→ PASSAGE:
┄┄┄┄┄┄

Let’s be honest: life is hard. Work can be hard. Many of us have stressors that impact our daily lives and that we sometimes bring to the workplace. Other times we chose to quietly keep these stresses to ourselves. But is this really the best solution to the problem?
Millions of people are affected by mental illness each year in the US. The ongoing effects of the pandemic have elevated negative emotions in employees’ lives, including stress, anxiety, uncertainty, fatigue, even grief. This has an impact on our workplaces since we often spend several more waking hours with our “work family” than with our core family. That’s why it’s important to understand how mental health affects a workplace and how business leaders can take care of their squad to the best of their abilities by advocating for positivity to the work environment.
As a life-long learner, I’ve always tried to surround myself with people smarter than me to help my professional and personal growth. For more than ten years, I’ve devoted myself to a CEO Roundtable that meets monthly to address business concerns from every possible angle, whether financial, legal, or management-related. This intimate group of owners recently dedicated a full-day discussion, including an outside speaker, to the topic of mental health in the workplace and implementing positivity for success. The advice and dialogue shared during our time together brought awareness to what every business owner should apply to their workplace environment in order to help increase mental health awareness and identify resources for outside professional support without the stigma that surrounds the topic.
According to NAMI (the National Alliance on Mental Illness), one in five adults will experience mental illness in their lives. However, sadly, only one in three will actually get the help that they need.
Oracle provided a report stating that 76% of employees believe their company should be doing more to support the mental health of their workforce. While this sounds like a simple fix, many organizations don’t have the time or resources to focus on the topic of mental health, let alone know how or where to start.
An important part of a healthy culture is having a group that encourages one another and has each other’s back in times of need. Feeling a sense of belonging and connection with one another builds trust.

┄┄┄┄┄┄

→ DATA SEGMENT:
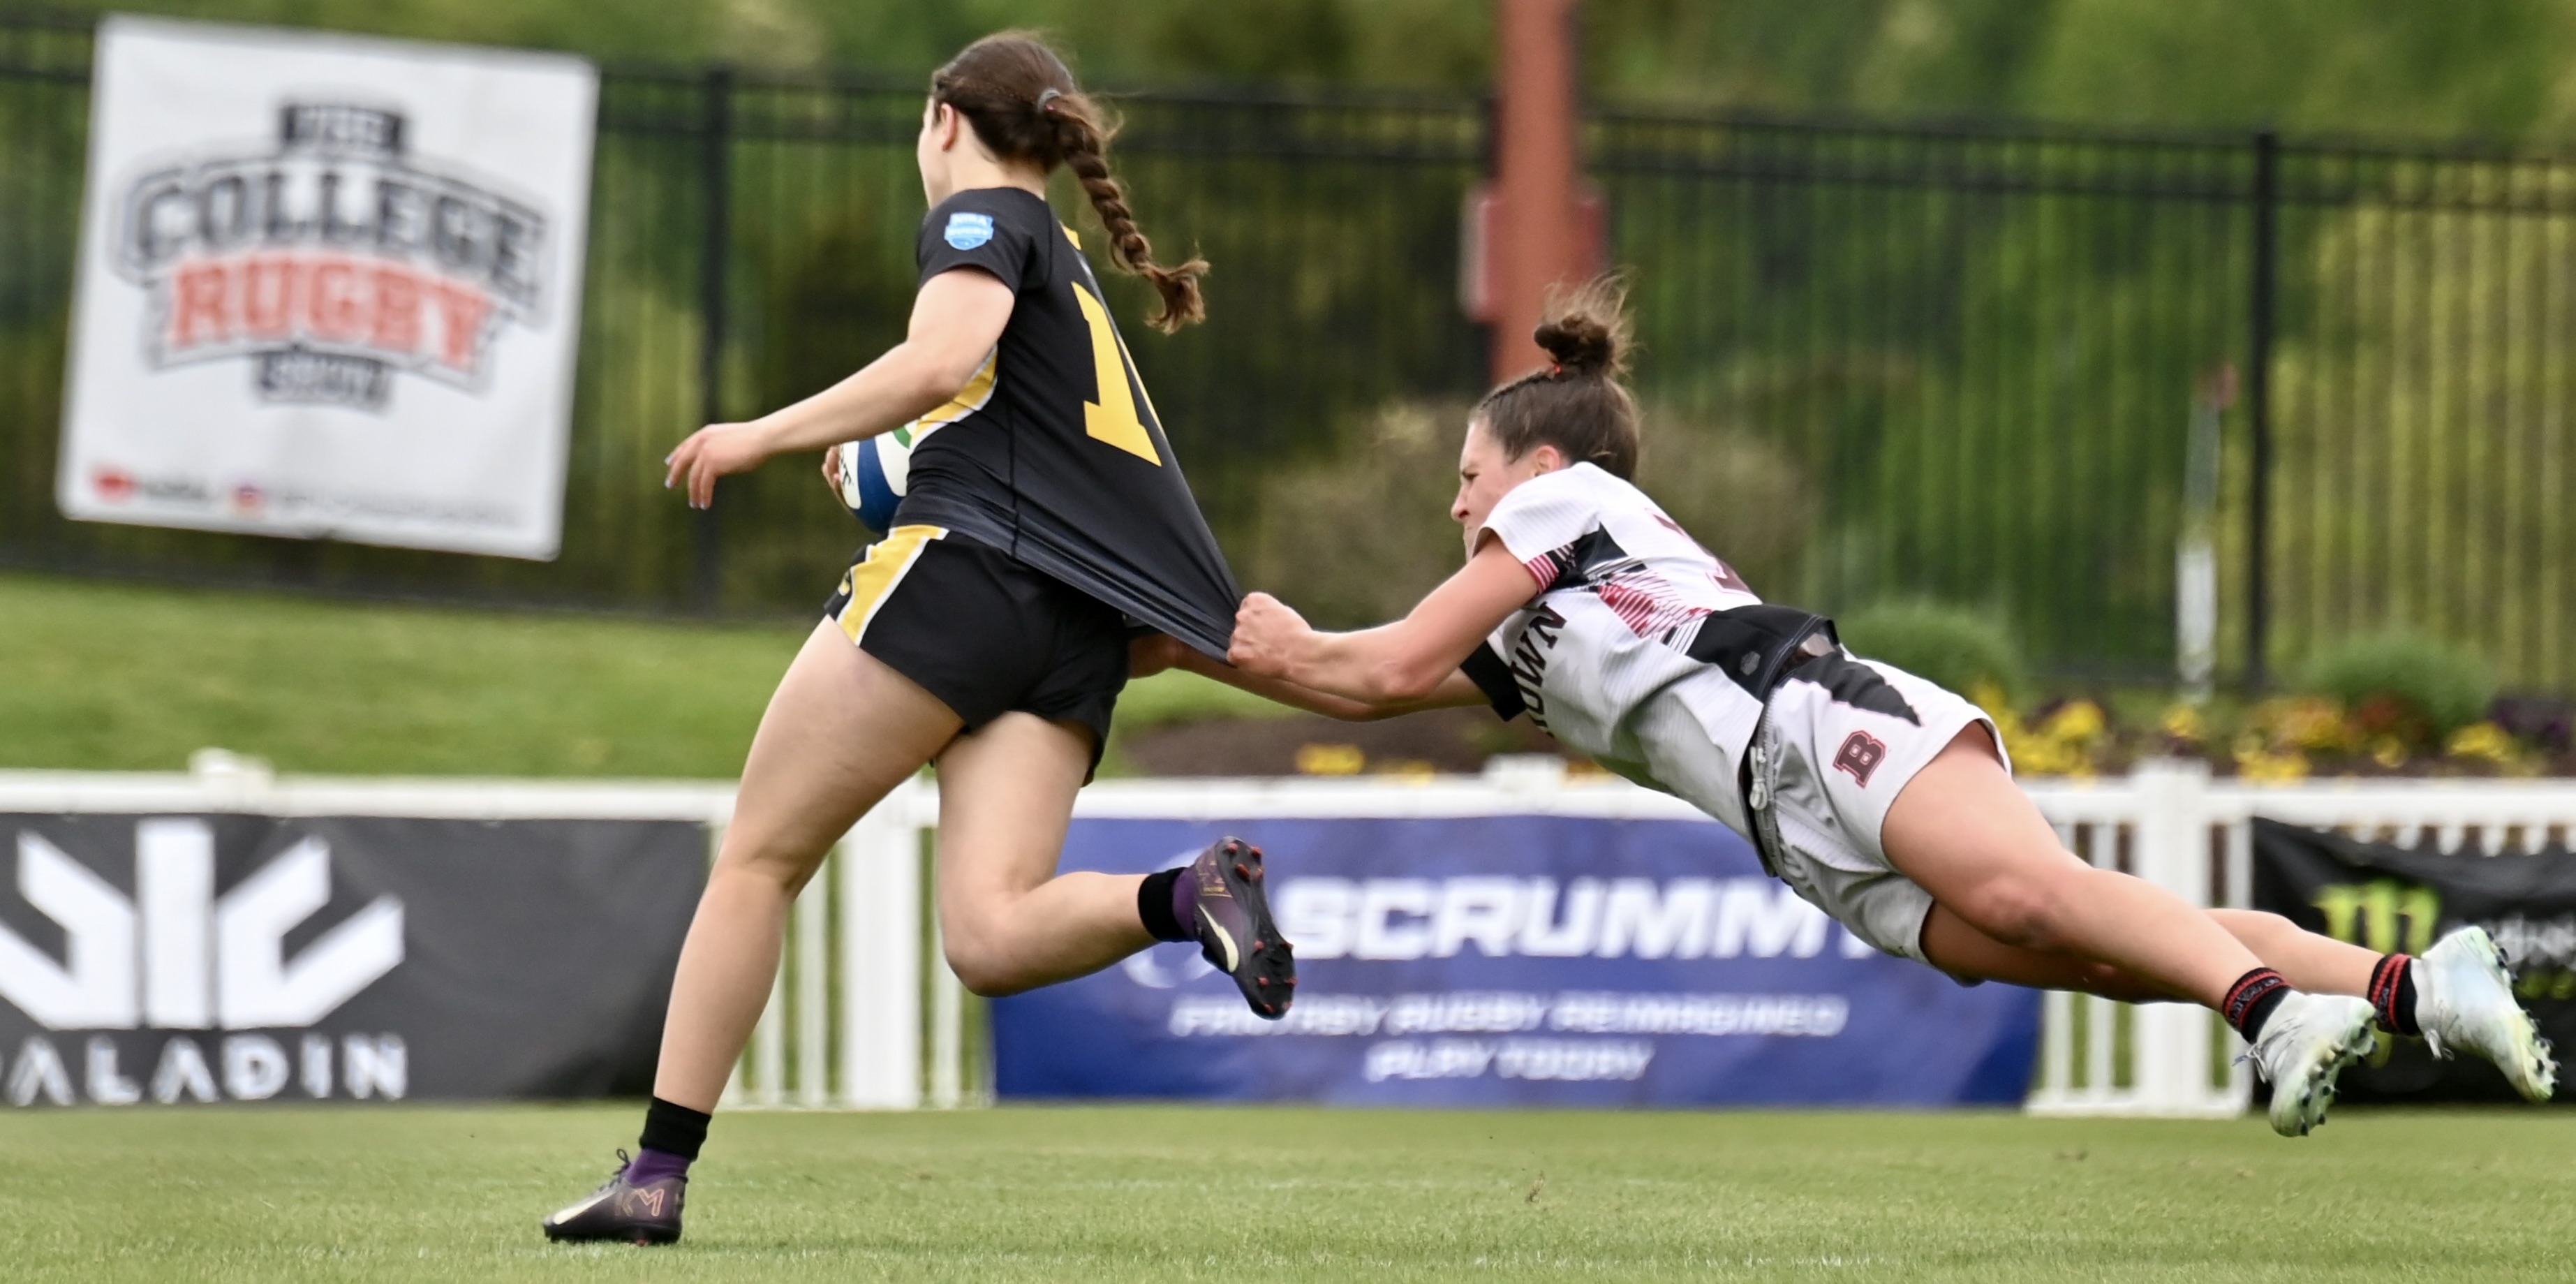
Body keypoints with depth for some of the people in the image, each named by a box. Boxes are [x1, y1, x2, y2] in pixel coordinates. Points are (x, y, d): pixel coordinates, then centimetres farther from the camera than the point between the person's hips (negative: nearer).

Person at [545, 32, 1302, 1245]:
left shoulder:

┄┄┄┄┄┄

→ REQUIRED WORK:
A) Write out the portion of the workplace mental health text that starts at the words "According to NAMI" and stops after the words "another builds trust.".
B) State whether each statement agrees with the workplace mental health text, answering yes or no and quoting the deciding words: (i) The CEO Roundtable meets weekly. (ii) According to NAMI, one in five adults will experience mental illness in their lives. (iii) An Oracle report found that 76% of employees believe their company should do more to support the mental health of their workforce.

→ RESULTS OF THE EXERCISE:
A)
According to NAMI (the National Alliance on Mental Illness), one in five adults will experience mental illness in their lives. However, sadly, only one in three will actually get the help that they need.
Oracle provided a report stating that 76% of employees believe their company should be doing more to support the mental health of their workforce. While this sounds like a simple fix, many organizations don’t have the time or resources to focus on the topic of mental health, let alone know how or where to start.
An important part of a healthy culture is having a group that encourages one another and has each other’s back in times of need. Feeling a sense of belonging and connection with one another builds trust.

B)
(i) No: "a CEO Roundtable that meets monthly"
(ii) Yes: "one in five adults will experience mental illness in their lives"
(iii) Yes: "76% of employees believe their company should be doing more to support the mental health of their workforce"